Bezugssysteme

Die Bezugssysteme stellen Entscheidungshilfen für die Psyche bei der Wahl des richtigen Verhaltens dar. Das heißt, die Psyche "bezieht" sich bei ihren Verhaltens-Entscheidungen auf die Bezugssysteme. Häufig aber nicht immer werden beim Treffen einer Verhaltens-Entscheidung mehrere Bezugssysteme gegeneinander abgewogen. Der Verstand bildet zusammen mit der jeweils gerade aktiven Weltsicht ein rationales Bezugssystem. Rationale Entscheidungen basieren auf Ideen und Schlussfolgerungen.

Darüber hinaus gibt es noch mehrere emotionale Bezugssysteme. Emotionale Bezugssysteme basieren, wie der Name schon sagt, auf Gefühlen. Gefühle sind komplexe nicht-rationale Bewertungen, die eine ja-nein-Entscheidung beinhalten. (Bezogen auf ein einzelnes Bezugssystem ist die Sache immer klar. Die Schwierigkeiten entstehen durch mehrere sich widersprechende Bezugssysteme.) "Ja-Nein-Entscheidung" und "komplexe Bewertung" scheinen sich auf den ersten Blick zu widersprechen, aber Emotionen übermitteln eben sehr viel über das reine "Ja/Nein" hinaus, wodurch eine sinnvolle Abwägung mehrerer Bezugssysteme überhaupt erst möglich wird.

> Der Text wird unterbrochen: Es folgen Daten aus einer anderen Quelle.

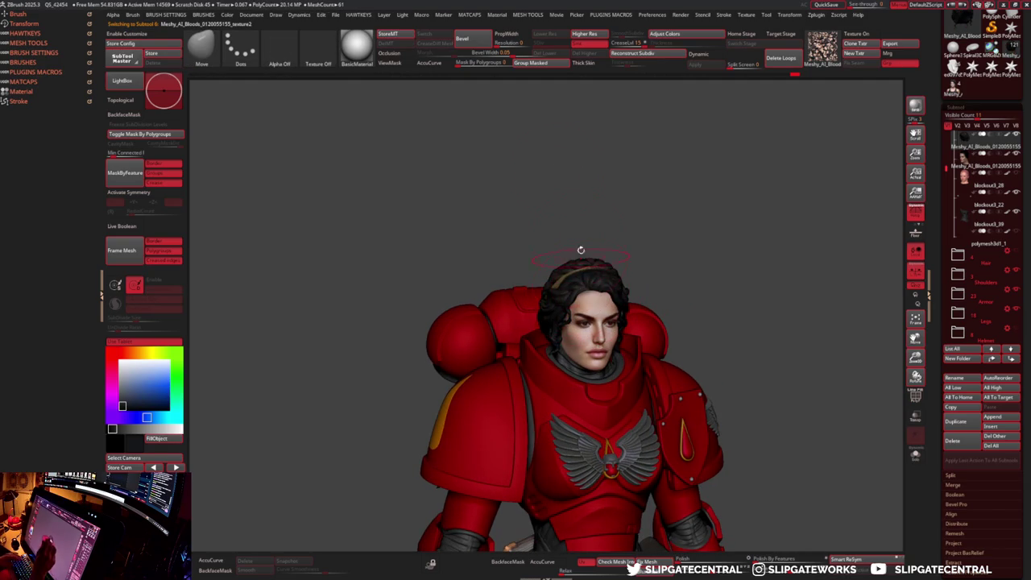
drag(676, 279, 582, 299)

Nicht-rationale Bezugssysteme sind:

  1. Übereinstimmung des Verhaltens mit dem individuellen Aktivitätsdrang
  2. Übereinstimmung des Verhaltens mit den Gesetzmäßigkeiten der Realität
  3. Übereinstimmung des Verhaltens mit der Weltsicht
  4. Widerspruchsfreiheit der Weltsicht

Die Bezugssysteme 1 und 2 existieren unabhängig von der Entwicklung des rationalen Verstandes. Diese beiden Bezugssysteme stellen zwei entscheidende Wissenslücken der Wissenschaft dar. Das Bezugssystem 1 ist das, was den Menschen genau wie alle anderen Lebewesen antreibt. Beim Menschen verhindert aber der Verstand durch die Fehler seiner Weltsicht, dass das Verhalten diesem Antrieb ausreichend folgt. Das ist die zentrale Ursache nahezu aller individuellen und globalen Probleme des Menschen!

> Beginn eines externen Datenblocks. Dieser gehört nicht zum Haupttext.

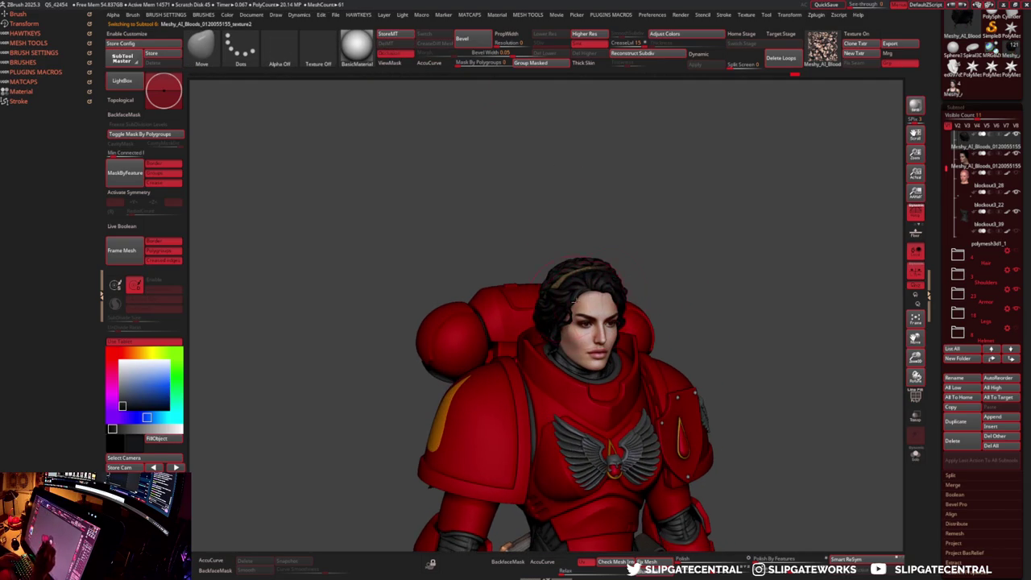
drag(671, 276, 569, 302)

Das Bezugssystem 2 stellt eine direkte Verbindung der inneren Wahrnehmung zur Realität dar. So direkt und klar wie die Augen ein Haus oder einen Baum sehen können, nehmen die nicht-rationalen teile der Psyche Übereinstimmungen mit oder Verletzungen von Gesetzmäßigkeiten der Realität war und zwar vollkommen unabhängig davon, ob diese Gesetzmäßigkeiten in der Weltsicht des Verstandes (auf rationaler Ebene) bekannt sind oder nicht. Bevor die Wissenschaft diese Frage voreilig vom Tisch wischte, wurde unter Philosophen viel diskutiert, ob es Erkenntnis aus dem Inneren der Psyche heraus ohne Mitwirkung der äußeren Sinnesorgane gibt. Und genau das stellt Bezugssystem 2 dar. Die Informationen von Bezugssystem 2 werden im Zustand der rationalen Isolation nahezu gar nicht ausgewertet. Sie gehen in dem Gefühlschaos unter, das aus Sicht des Verstandes durch dessen Unwissenheit über inner-psychische Vorgänge entsteht.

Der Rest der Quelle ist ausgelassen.